I’m happy about the finishing. Still kind of #meh about the show, albeit determined to at least give the next season a try. I hated most of that Rose/Nine conversation on Satellite 5, but there were plenty of things I did appreciate. His crazy rambling on the TARDIS, for example. (Except for the part where he didn’t tell her what really happened. That irks me.)
In past episodes when I have complained about things I have had rather specific grievances – things that I think were genuinely badly done. Bits of those things were still present. This show seems to take such insane leaps and has, thus far, done very little to build a cohesive, consistent universe. It relies on big speeches to get points across that it doesn’t seem equipped to actually convey with actual story. The combination of shitty effects and aggressive speechifying and over-the-top contrivance just isn’t my jam. I think it’s because it straddles the line of being camp without actually committing to being camp, which I do love.
However, in spit of how much I totally could have done without a few key scenes in this episode, there was a lot that I liked, which I guess means that I think they’re getting better at the storytelling pieces. All the little moments with all the non-main characters were lovely and heartbreaking. And there was a bit of an, “Oh, you actually went there,” with ditching Jack. It was genuinely unexpected but also truly believable, which was another snaps-for-you touch.
I’m proceeding with caution. I think the show is better now than it was in the beginning. I’m finding my quest to like it more than I do a little exhausting, but, like I do want to love this show like everyone else does. And, you know, slow but steady march of progress and all that.

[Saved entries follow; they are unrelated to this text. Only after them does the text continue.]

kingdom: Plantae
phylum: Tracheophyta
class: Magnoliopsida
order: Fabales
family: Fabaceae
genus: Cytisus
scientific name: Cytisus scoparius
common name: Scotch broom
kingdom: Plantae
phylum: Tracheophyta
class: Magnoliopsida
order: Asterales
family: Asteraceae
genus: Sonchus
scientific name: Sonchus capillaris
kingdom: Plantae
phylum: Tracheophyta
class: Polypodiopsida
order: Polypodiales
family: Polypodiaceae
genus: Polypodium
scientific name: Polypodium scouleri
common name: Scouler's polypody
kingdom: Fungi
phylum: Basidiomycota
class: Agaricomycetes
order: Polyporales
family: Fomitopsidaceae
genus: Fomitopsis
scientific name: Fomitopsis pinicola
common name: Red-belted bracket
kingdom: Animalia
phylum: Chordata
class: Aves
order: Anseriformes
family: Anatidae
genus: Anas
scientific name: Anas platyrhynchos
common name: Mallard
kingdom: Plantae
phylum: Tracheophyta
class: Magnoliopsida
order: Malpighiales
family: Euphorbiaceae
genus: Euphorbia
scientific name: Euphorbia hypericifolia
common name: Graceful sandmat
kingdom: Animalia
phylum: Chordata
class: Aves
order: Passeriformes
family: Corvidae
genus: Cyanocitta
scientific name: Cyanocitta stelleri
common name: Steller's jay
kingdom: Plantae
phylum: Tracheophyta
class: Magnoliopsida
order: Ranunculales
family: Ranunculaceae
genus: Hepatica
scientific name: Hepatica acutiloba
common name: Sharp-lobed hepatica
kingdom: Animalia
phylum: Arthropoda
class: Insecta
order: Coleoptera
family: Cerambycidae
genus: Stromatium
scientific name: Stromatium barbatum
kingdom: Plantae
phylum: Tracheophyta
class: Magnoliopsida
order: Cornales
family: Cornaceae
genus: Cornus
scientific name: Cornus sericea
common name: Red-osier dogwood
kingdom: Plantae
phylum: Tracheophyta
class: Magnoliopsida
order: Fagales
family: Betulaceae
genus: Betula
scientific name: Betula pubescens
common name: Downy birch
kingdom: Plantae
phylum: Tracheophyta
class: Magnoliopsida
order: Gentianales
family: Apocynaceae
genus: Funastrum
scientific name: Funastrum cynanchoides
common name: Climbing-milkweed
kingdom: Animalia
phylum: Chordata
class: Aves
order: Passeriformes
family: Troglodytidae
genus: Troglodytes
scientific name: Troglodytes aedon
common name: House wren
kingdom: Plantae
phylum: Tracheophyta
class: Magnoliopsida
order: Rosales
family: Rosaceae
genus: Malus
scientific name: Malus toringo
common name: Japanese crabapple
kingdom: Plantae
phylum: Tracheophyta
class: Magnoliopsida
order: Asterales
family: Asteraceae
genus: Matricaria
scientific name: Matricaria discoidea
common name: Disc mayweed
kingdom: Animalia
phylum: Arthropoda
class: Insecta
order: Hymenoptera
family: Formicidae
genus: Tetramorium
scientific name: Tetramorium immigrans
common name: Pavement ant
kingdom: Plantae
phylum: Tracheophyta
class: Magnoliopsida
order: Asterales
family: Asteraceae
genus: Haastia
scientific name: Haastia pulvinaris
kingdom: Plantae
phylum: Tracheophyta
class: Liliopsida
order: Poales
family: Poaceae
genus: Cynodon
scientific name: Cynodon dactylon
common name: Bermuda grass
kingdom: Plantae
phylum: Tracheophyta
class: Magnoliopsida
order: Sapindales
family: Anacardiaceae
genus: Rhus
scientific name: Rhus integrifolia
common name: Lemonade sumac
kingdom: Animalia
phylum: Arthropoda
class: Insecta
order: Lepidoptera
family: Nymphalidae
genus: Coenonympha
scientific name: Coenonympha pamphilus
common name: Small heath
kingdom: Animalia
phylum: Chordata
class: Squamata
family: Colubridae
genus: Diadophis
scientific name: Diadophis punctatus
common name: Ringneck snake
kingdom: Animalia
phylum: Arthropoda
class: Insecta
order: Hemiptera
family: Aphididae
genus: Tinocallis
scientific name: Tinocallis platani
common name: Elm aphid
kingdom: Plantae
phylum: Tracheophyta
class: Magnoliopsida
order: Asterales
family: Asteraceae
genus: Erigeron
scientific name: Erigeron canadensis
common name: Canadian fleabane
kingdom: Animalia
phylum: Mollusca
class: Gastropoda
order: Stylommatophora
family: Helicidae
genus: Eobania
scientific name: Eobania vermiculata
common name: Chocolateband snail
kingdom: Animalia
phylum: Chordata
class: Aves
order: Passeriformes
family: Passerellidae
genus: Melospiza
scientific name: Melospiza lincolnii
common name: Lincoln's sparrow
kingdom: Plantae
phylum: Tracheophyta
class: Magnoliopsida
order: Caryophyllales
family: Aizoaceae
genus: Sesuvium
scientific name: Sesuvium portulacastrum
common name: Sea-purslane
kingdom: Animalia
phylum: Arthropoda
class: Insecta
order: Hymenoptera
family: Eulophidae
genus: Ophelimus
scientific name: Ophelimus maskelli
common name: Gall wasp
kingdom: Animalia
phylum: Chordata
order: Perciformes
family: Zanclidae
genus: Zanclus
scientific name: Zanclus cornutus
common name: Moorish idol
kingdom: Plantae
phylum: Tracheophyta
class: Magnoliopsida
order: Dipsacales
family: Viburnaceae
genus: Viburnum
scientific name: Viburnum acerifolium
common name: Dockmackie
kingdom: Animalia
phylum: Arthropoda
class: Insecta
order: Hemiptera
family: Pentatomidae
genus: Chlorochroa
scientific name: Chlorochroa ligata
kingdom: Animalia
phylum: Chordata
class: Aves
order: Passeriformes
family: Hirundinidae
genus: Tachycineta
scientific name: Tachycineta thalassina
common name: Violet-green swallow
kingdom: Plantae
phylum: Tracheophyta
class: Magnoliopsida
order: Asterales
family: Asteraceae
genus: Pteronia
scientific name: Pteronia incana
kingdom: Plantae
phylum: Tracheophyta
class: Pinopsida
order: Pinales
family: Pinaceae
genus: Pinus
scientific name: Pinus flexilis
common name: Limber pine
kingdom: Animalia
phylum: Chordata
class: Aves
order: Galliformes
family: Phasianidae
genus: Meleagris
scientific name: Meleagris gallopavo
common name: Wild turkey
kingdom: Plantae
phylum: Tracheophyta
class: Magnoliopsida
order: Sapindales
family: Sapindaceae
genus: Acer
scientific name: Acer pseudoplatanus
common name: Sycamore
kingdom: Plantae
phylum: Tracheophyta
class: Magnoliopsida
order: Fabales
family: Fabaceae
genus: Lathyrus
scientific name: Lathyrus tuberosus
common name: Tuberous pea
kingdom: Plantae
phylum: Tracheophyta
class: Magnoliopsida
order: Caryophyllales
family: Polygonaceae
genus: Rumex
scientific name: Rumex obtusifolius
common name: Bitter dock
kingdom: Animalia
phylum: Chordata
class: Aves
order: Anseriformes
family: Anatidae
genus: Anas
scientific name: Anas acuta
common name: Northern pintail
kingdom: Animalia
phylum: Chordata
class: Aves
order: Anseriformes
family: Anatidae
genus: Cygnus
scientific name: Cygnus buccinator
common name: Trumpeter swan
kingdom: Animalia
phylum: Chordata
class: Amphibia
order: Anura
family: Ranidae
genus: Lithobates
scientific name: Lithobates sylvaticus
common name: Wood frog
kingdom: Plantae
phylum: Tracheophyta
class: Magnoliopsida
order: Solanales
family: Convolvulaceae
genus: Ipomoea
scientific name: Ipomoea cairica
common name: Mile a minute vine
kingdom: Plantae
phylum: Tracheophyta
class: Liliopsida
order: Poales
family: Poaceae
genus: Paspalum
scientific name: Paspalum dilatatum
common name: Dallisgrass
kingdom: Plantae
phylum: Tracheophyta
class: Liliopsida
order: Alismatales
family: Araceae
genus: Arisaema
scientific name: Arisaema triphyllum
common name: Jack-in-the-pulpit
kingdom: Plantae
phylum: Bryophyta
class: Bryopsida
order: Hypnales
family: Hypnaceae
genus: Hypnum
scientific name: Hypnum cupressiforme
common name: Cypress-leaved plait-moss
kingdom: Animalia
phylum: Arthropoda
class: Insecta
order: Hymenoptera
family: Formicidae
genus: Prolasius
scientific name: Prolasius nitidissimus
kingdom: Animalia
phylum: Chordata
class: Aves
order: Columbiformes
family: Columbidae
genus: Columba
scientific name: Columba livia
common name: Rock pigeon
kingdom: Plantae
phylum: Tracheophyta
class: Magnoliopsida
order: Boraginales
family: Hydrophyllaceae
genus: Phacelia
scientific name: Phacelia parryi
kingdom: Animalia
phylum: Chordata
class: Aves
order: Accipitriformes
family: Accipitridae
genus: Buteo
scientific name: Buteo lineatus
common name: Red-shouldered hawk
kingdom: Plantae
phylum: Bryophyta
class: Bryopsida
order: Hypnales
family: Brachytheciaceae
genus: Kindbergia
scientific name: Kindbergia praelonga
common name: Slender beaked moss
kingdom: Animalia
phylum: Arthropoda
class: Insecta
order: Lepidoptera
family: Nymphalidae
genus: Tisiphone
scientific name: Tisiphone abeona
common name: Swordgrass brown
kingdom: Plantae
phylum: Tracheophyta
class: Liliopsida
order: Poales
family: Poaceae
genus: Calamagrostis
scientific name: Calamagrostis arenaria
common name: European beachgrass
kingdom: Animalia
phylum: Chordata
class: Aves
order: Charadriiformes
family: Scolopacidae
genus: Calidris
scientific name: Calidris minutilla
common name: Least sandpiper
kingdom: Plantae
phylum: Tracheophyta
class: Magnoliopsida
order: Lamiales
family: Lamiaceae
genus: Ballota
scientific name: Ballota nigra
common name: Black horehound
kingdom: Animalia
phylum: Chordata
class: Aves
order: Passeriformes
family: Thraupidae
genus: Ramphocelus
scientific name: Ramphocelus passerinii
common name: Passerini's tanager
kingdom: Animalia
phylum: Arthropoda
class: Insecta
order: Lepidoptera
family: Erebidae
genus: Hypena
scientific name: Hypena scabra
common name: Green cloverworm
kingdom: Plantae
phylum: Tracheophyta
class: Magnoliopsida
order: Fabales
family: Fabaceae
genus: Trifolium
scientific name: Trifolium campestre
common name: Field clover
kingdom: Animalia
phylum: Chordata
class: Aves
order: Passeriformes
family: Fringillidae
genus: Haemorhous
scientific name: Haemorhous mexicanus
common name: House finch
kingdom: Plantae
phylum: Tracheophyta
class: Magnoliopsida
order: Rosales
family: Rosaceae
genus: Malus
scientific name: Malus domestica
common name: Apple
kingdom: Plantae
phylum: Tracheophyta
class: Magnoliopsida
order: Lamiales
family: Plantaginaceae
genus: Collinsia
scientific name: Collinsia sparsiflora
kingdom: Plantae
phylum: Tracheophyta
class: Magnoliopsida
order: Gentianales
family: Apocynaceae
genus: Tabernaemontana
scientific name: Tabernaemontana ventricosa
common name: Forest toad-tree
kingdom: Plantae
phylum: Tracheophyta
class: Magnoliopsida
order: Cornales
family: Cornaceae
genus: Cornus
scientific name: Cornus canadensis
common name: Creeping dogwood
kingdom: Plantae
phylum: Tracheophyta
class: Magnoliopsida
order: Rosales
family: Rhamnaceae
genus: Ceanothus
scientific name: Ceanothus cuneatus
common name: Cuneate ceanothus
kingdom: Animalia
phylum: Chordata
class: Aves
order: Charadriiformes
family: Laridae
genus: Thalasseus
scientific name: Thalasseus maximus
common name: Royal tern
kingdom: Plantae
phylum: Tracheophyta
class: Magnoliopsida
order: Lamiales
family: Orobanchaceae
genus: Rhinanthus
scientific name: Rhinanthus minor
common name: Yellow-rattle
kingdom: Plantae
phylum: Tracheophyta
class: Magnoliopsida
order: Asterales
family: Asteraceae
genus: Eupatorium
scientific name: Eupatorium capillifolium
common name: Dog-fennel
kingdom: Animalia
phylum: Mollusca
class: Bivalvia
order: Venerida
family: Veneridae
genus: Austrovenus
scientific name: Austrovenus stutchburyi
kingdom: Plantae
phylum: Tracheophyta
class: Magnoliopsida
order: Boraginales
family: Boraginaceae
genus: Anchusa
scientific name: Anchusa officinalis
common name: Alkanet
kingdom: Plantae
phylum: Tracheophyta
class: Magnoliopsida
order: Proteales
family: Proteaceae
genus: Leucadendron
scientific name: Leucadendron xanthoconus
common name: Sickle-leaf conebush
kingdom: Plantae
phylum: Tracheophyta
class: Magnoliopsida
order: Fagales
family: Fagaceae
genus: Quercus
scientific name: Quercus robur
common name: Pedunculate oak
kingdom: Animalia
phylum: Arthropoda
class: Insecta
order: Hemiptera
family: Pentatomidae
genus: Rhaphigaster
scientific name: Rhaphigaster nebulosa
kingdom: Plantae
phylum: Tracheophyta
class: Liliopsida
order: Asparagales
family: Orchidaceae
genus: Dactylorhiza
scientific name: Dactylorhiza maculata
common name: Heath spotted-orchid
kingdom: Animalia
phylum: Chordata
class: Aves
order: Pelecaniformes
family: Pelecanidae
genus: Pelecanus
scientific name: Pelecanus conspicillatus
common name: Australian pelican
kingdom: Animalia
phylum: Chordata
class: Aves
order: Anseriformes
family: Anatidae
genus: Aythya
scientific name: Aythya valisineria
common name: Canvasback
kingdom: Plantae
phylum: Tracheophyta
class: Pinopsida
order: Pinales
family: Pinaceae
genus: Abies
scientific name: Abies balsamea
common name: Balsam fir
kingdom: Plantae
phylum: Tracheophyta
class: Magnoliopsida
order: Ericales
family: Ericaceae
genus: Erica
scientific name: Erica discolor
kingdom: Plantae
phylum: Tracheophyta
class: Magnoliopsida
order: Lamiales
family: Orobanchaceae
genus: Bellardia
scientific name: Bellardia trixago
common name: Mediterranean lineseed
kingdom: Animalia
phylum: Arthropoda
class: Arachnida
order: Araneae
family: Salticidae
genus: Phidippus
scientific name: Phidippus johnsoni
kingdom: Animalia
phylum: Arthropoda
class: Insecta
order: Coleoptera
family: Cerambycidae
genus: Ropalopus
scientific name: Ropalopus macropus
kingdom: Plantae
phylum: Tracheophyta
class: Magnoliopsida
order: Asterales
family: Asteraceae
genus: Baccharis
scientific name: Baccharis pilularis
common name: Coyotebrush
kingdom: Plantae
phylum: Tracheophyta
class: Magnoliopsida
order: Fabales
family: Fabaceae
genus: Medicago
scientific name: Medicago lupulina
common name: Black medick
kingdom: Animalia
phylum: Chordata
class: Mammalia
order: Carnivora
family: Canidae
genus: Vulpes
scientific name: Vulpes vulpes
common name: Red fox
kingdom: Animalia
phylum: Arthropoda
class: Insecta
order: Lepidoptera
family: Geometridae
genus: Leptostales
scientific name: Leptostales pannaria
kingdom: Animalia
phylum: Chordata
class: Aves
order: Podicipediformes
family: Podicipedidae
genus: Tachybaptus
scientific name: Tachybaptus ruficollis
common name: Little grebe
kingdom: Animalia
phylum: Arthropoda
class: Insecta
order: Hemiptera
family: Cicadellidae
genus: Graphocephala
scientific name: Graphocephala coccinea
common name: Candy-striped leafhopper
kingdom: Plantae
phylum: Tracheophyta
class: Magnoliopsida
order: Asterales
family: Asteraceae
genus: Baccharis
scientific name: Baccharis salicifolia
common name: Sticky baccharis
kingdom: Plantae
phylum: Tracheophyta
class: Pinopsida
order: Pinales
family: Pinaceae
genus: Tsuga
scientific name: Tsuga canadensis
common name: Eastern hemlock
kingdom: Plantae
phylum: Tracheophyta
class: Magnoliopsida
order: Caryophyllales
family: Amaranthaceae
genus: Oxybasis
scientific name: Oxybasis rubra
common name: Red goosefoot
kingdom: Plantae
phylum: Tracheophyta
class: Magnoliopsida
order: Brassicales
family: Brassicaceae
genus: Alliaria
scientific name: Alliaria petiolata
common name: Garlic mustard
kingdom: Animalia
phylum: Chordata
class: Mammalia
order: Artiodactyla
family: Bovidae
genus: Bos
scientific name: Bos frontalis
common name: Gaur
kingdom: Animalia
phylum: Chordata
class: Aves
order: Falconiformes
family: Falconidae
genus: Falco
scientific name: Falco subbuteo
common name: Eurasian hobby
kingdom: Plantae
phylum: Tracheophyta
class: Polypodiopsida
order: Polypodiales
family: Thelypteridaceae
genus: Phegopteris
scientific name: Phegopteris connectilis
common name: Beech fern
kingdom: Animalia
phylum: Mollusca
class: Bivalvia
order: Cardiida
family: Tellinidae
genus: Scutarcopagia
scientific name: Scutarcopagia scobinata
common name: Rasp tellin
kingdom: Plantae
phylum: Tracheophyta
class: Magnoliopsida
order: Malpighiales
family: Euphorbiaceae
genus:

Mari: I try to remind myself that I was pretty much there when I finished my first watch of series one. I mean, not quite where Sweeney is because I loved these character way more. I also had some semblance of Snow life in that I didn’t know that this was Eccleston’s last episode and I was DEVASTATED. And confused. The point is that it gets lost in the YAY FEELINGS I have now, but I once struggled with plenty of the above as well.
I’ll say more about series 1 when we get to the episode rankings (basically: NINE ROOLZ, THESE PLOTS DROOL), but I just have to say that I love this episode. I have so many feelings for Nine, partially for reasons that are spoilery. If we just focus on this episode, though, it’s kind of depressing how he goes out. He’s determined to defeat the Daleks, keep Rose safe, keep Lynda safe and save humanity. He basically does NONE OF THAT. Rose kills the Daleks, Rose comes back, Lynda dies and then, he’s done.
The Bad Wolf thing is pretty weak and serves as a plot point mostly if you are able to overlook to enjoy the character development and feelings.
I’m pretty excited to see how it goes in Season 2, which I remember only a little about. WEE.
K: Admittedly, I watched this episode in September so it’s been a while since I’ve had to think about it and it’s possible that I’m looking at this episode through the rose coloured glasses of hindsight. For me, it’s a fabulous mix of feels and OMG WTF and tying everything together. The first time I saw this, the Bad Wolf thing nearly blew my mind because I hadn’t noticed all the little hints throughout the season. This meant that rewatching the season was pretty fabulous, because I picked up on so much that I missed the first time around. I love Nine and his sassiness, but I’m thrilled that we’re about to hit season 2 (which is my favourite of ALL THE THINGS) and Ten, who is 1000000% my Doctor. Onwards, friends. Onwards.